The most likely scenario now is that nobody manages to form a government and a fifth election is called. Yisrael Beiteinu leader Avigdor Lieberman has proposed assembling a Knesset majority to pass legislation that would bar criminal defendants from forming governments, and then holding new elections. This would prevent Netanyahu from serving another term as PM and force Likud to elect a new leader. It would also hopefully lead to a more decisive outcome in the next election, as Israel could finally move on from the drama of the Netanyahu era. Likud, in turn, decried this proposal as an anti-democratic plot to disenfranchise voters who backed Netanyahu for PM regardless of his legal troubles.

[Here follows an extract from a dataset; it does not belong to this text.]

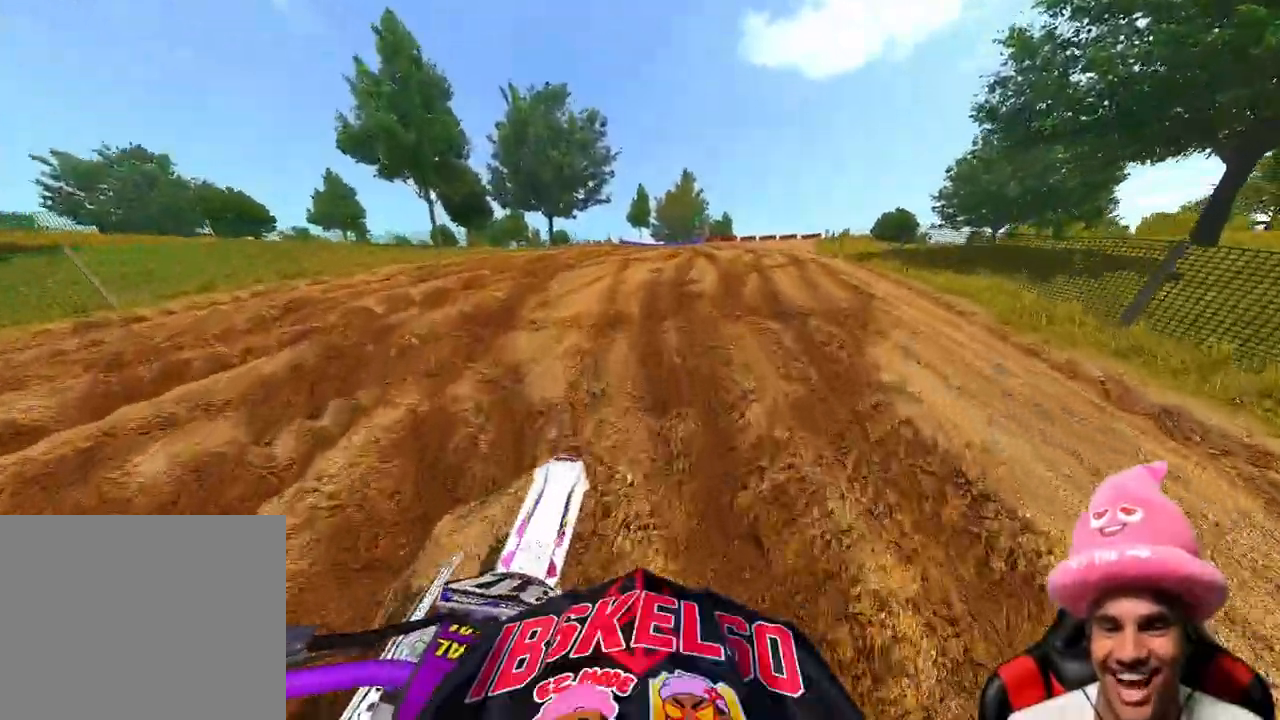
{"buttons": ["R2"], "left_stick": "up", "right_stick": "center", "events": []}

If another election is indeed in the offing, there is no guarantee it will produce a clear result. Israel’s political landscape is so fragmented that events no longer seem to push public opinion far enough to give either camp a clear win. For instance, Israel’s experience with COVID-19 should have made a difference, one way or the other. The pandemic hit Israel hard, with multiple successive lockdowns battering its economy and causing social unrest, as ultra-Orthodox Haredi communities, in particular, defied state regulations. Netanyahu was heavily criticized for not taking a harder line in enforcing these regulations on the Haredim, who make up a significant share of the right-wing voting base. As recently as December, COVID politics were looking grim for Netanyahu.

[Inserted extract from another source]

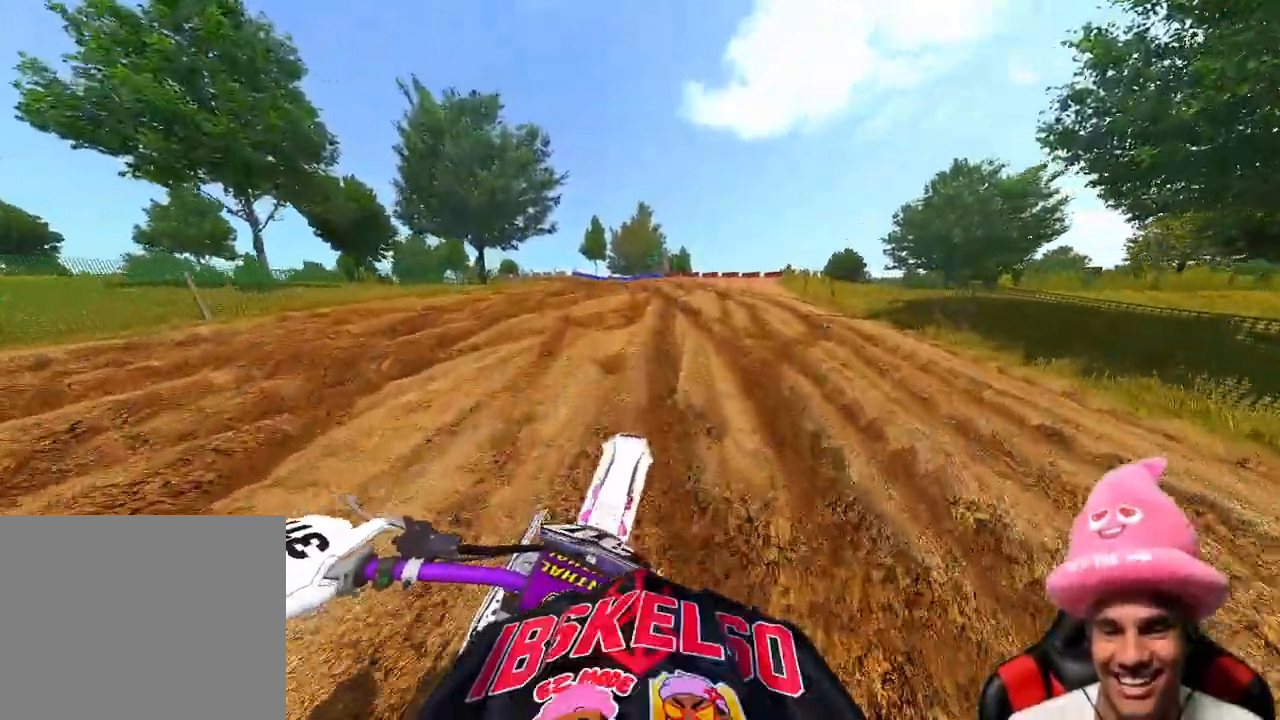
{"buttons": [], "left_stick": "up", "right_stick": "center", "events": [[433, "R2", "up"]]}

In the past few months, however, things have turned around as Israel’s decision to go all in on vaccinations has paid off: Netanyahu made a deal with Pfizer to get a massive early supply of vaccines quickly, in exchange for sharing extensive data on the vaccine’s rollout and effectiveness, effectively turning Israel into one big clinical trial. By Thursday, the health ministry reported that over half of all Israeli citizens had been fully vaccinated. The success of this initiative should have secured him another term; before the votes were counted on Tuesday, the Jerusalem Post was already crediting the vaccines for his presumed victory.

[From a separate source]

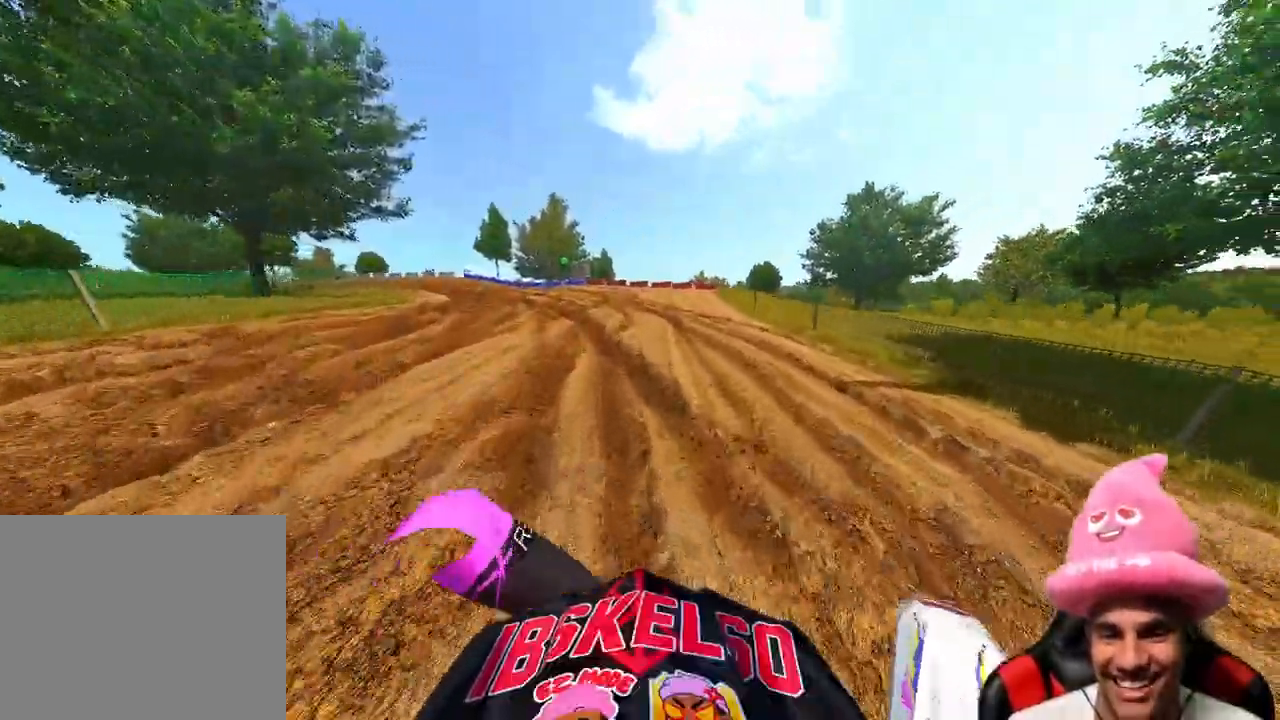
{"buttons": ["R2"], "left_stick": "up", "right_stick": "center", "events": [[117, "R2", "down"], [283, "R2", "up"], [433, "R2", "down"]]}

Not quite, as it turns out. As we Americans have learned the hard way, when your country is deeply divided over one polarizing political figure, the normal rules of politics no longer apply. As long as Netanyahu remains the center of attention, Israel will not be able to move on from the toxic political climate he has created. What comes after him might not be all that progressive, peaceful, or positive, but prospects for any kind of change in Israel will remain dim until he exits the scene.